In searching for alternatives, I landed at the Bureau of Economic Analysis (BEA). As part of their charge is studying the economy over time, they gather data from the Census Bureau, Bureau of Labor Statistics, and others to build time series, and they update them as geography and industrial classification schemes change. They publish national, state, metropolitan area, and county-level GDP, employment, income, wage, and population tables that span multiple decades. Their economic profile table for metros and counties covers 1969 to present, while the state profile table goes back to 1958. Metropolitan areas are aggregates of counties. As metro boundaries change, the BEA normalizes the data, adjusting the series by taking older county-level data and molding it to fit the most recent metro definitions.

Finding the population data was a bit tricky, as it is embedded as one variable in the Economic Profile table (identified as CAINC30) that includes multiple indicators. Here’s the path to get it:

  • From the BEA website, choose Tools – Interactive Data.
  • From the options on the next page, choose Regional from the National, Industry, International or Regional data options. There’s also a link to a video that illustrates how to use the BEA interactive data tool.
  • From the Regional Data page, click “Begin using the data” (but note you can alternatively “Begin mapping the data” to make some basic web maps too, like the one in the header of this post).
  • On the next page are categories, and under each category are data tables for specific series. In this case, Personal Income and Employment by County and Metropolitan Area was what I wanted, and under that the Economic Profile CAINC30 table (states appear under a different heading, but there’s a comparable Economic Profile table for them, SAINC30).
  • On the multi-screen table builder, you choose a type of geography (county or different metro area options), and on the next tab you can choose individual places, hold down CTRL and select several, or grab them all with the option at the top of the dropdown. Likewise for the Statistic, choose Population (persons), or grab a selection, or take all the stats. Under the Unit of Measure dropdown, Levels gives you the actual statistic, but you can also choose percent change, index values, and more. On the next tab, choose your years.
  • On the final page, if your selection is small enough you can preview the result and then download. In this case it’s too large, so you’re prompted to grab an Excel or CSV file to download.

And there you have it! One table with 50+ years of annual population data, using current metro boundaries. The footnotes at the bottom of the file indicate that the latest years of population data are based on the most recent vintage estimates from the Census Bureau’s population estimates. Once the final intercensal estimates for the 2010s are released, the data for that decade will be replaced a final time, and the estimates from the 2020s will be updated annually as each new vintage is released until we pass the 2030 census. Their documentation is pretty thorough.

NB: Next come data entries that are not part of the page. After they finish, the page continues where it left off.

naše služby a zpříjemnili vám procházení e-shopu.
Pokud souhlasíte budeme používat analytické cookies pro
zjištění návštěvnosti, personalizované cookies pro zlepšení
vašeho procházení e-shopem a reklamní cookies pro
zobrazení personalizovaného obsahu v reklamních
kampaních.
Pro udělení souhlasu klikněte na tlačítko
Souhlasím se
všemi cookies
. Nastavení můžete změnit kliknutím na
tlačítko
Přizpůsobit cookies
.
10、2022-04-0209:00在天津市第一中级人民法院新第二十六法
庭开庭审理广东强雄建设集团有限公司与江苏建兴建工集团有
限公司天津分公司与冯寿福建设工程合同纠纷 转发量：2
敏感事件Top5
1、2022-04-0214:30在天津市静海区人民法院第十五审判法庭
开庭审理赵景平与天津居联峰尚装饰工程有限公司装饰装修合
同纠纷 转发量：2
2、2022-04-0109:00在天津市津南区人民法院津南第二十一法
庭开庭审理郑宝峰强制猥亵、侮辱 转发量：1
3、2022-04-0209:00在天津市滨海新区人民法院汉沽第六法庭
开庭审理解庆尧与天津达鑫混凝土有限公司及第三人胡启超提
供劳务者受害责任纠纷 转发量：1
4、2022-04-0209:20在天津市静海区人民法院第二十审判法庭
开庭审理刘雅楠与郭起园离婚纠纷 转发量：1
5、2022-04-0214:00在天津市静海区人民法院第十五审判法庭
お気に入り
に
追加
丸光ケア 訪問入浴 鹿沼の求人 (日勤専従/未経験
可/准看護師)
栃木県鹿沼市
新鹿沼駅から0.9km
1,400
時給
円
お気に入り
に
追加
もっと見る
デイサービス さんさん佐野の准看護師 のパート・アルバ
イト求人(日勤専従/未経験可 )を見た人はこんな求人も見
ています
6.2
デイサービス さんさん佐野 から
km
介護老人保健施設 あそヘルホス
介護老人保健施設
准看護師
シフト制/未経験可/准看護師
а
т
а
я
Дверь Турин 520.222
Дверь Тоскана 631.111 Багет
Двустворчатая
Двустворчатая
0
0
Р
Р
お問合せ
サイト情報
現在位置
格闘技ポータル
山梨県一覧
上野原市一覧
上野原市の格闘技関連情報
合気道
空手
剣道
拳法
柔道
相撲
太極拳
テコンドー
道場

BEA 5-decade Time Series of Population Data by Metro Area

The Interactive Data table approach allows you to assemble your series step by step. If you wanted to skip all the clicking you can grab everything in one download (all years for all places for all stats in a given table). Of course, that means some filtering and cleaning post-download to isolate what you need. There’s also an API, and several other data series and access options to explore. The steps for creating the map that appears at the top of this post were similar to the steps for building the table.